There's a reason why Michael Gondry's glorious Eternal Sunshine of the Spotless Mind resonates so deeply with the people of my age bracket. It's a movie that has tremendous cultural significance. Dismissing it merely as "hipster fare" would be an incredible mistake—it’s a masterpiece. In fact, its unresolved ending has haunted me since the day I saw it (last year, in mid-March). The two main characters, Joel (Jim Carrey) and Clementine (Kate Winslet) have a relationship that borders on being a definite extreme--not many people I know have such a volatile and unhealthy dating experience but the degree of dysfunctionality is not the idea to harp on. The point is that most couples do have conflicts and obstacles. Unlike the musicals we grew up on, we don't break out into spontaneous song and dance. Life's a bitch and then we let it out in the backyard to run around and get the angst out of its system. Then we let it back in and cuddle with it on the couch. Philosopher Erich Fromm tells us that love is never a passive and immediate activity. It is a "stepping in" rather than a "falling in." The active, not the passive. Gondry shows us, albeit the extreme, that love, specifically their love, is not necessarily "healthy" but still very passionate and very emotional. That there’s room for growth and resolution just as long as the two characters step out of themselves. That despite Clementine's and Joel's wish to run away from one another, their feelings are too strong to deny. I commend Gondry for being so romantic in an unconventional way. I admire the movie for re-establishing the concept of fate and love for the cynical, disenchanted crowd.
Another movie I find people talking about a great deal nowadays is Garden State. Yes, it's a wonderful debut for director/writer/actor Zach Braff. A romantic tale of resolving the unresolved. I even enjoyed it (I can relate with losing a parent suddenly) but I would almost dare to dismiss it as being trite. Braff's vision is unrealistic and perhaps the complete opposite of Gondry's incredible and difficult-to-stomach reality. Braff, or "Large" in the movie, falls hopelessly in love with Natalie Portman in a span of four days and forms a connection unlike any other, a connection he is able to create after not accessing his emotions for twenty-some odd years. I’m not saying that the set-up is impossible but it does falsely create potentially unfulfilled expectations for the viewer. I remember discussing the movie with someone after having seen it and my inability to truly accept the premise. I guess I fall into the camp that believes we work towards something substantial and “real” and the other times, we dismiss the beautiful challenges in our life too soon (yes, challenges can be beautiful). But what I did learn from the Garden State is that on occasion, we find ourselves in situations that we couldn't possibly have counted on-- the keyword there is “counted.” You may think something wonderful won’t happen to you but the beauty of your life is that it just could…any second now.

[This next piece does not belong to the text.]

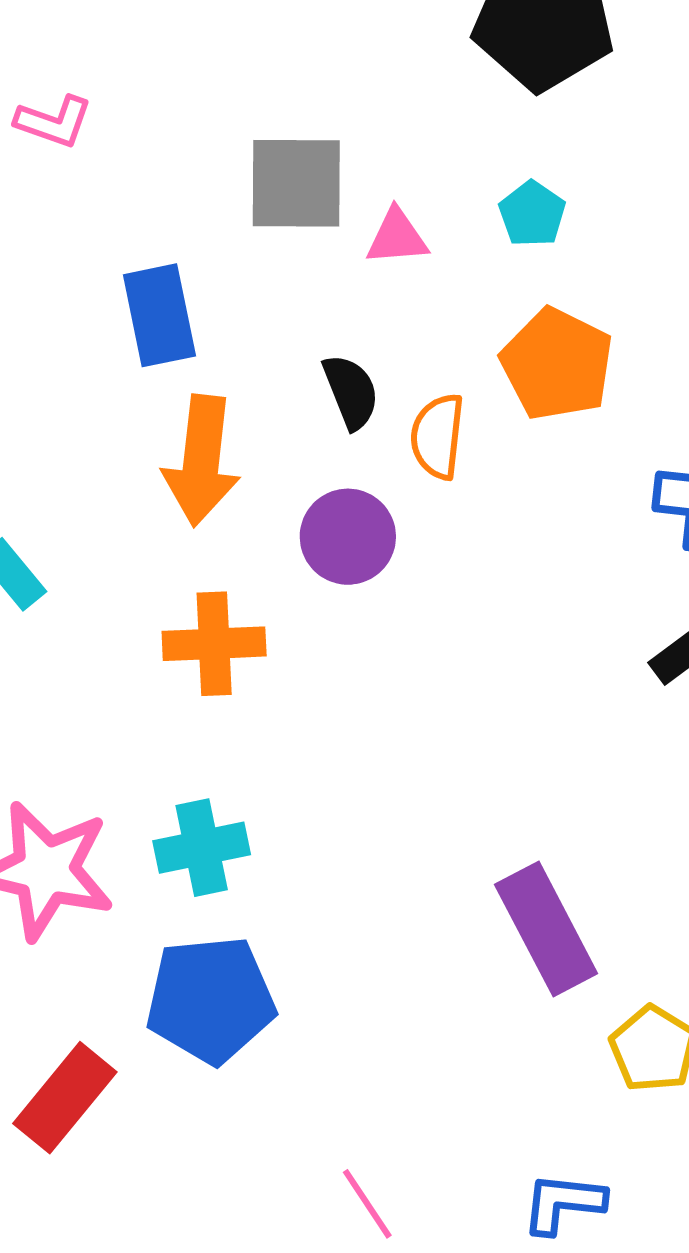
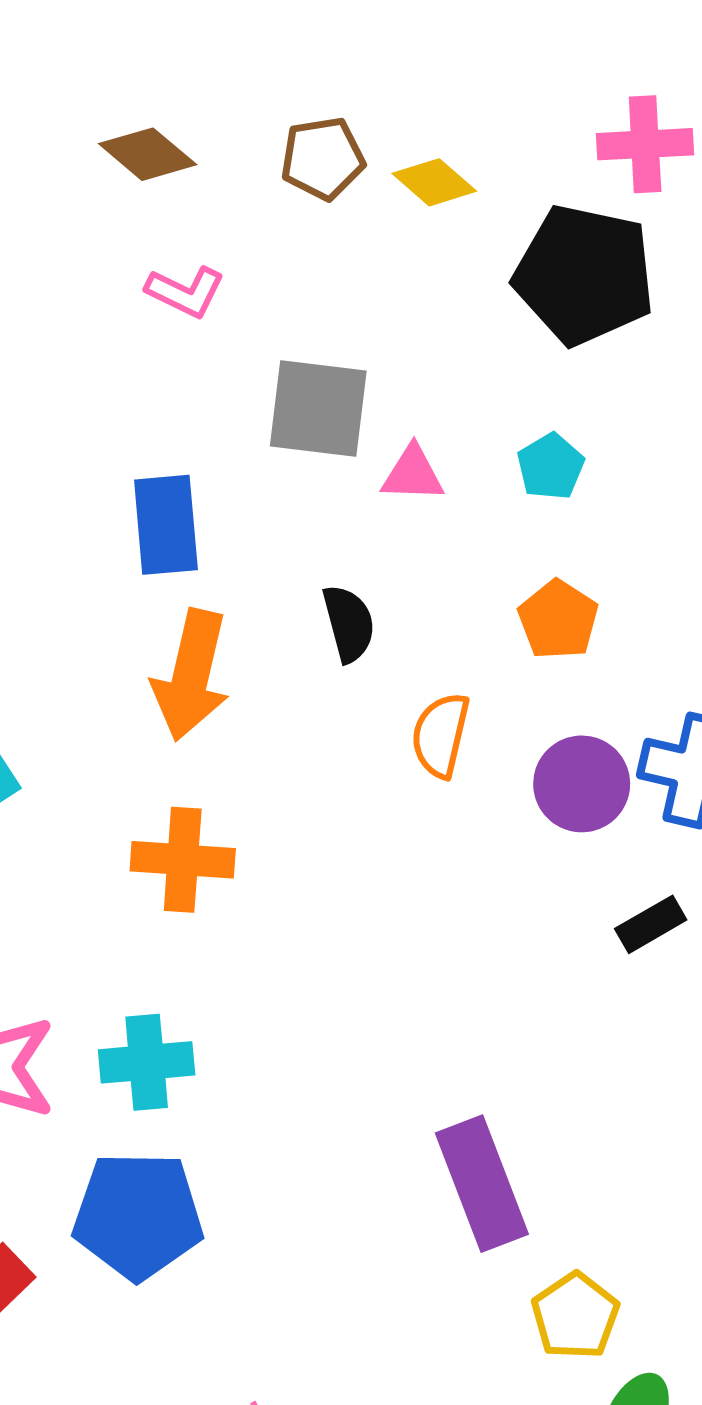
pink L-shape: (54, 122) -> (185, 292), moved
orange pentagon: (557, 364) -> (558, 620), size x0.7
orange semicircle: (438, 436) -> (441, 735), moved
purple circle: (348, 537) -> (582, 784), moved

Granted, it rarely occurs as quickly as it did for Braff’s Large, especially in a surrounding like Newark, New Jersey, but who knows? New Jersey is a weird and magical place.
In Eternal Sunshine, Joel and Clementine have the portion of their respective minds that contain their mutual and shared history erased. As I wondered above, would I do something like that?
I would like to think I wouldn't.
Love takes time and experience. I know this now.
2 Comments:
I feel like I've only had that experience, the one you coined "wanting to get away" but the feelings are too strong. I like how you said it. That is the only way I feel when I like somebody, and it is rare and it hurts.
Maybe people just dont have tenderness in their lives anymore, so that movie maybe touched on something that missing. I wouldt know.